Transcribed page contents

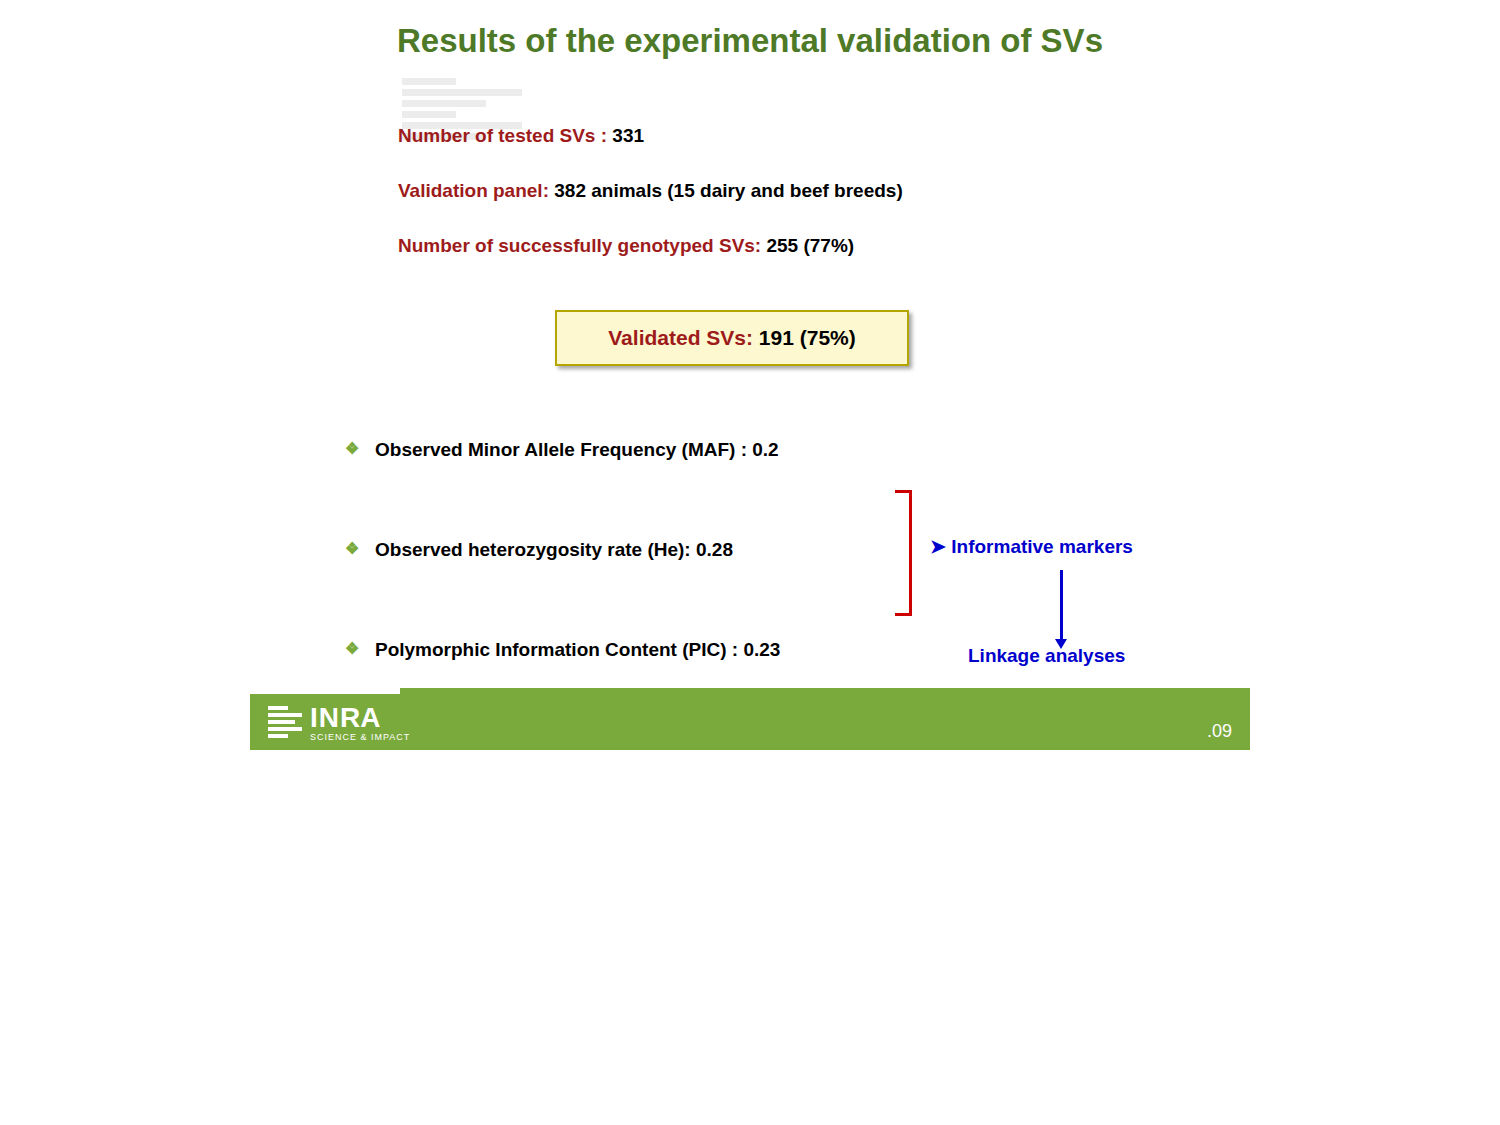Results of the experimental validation of SVs
Number of tested SVs : 331
Validation panel: 382 animals (15 dairy and beef breeds)
Number of successfully genotyped SVs: 255 (77%)
Validated SVs: 191 (75%)
Observed Minor Allele Frequency (MAF) : 0.2
Observed heterozygosity rate (He): 0.28
Polymorphic Information Content (PIC) : 0.23
➤ Informative markers
Linkage analyses
INRA
SCIENCE & IMPACT
.09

> _About this task_:
Output, exactly and with nothing else, the lines from the line containing "Number of tested SVs : 331" to the end of the entries.

> _Written response_:
Number of tested SVs : 331
Validation panel: 382 animals (15 dairy and beef breeds)
Number of successfully genotyped SVs: 255 (77%)
Validated SVs: 191 (75%)
Observed Minor Allele Frequency (MAF) : 0.2
Observed heterozygosity rate (He): 0.28
Polymorphic Information Content (PIC) : 0.23
➤ Informative markers
Linkage analyses
INRA
SCIENCE & IMPACT
.09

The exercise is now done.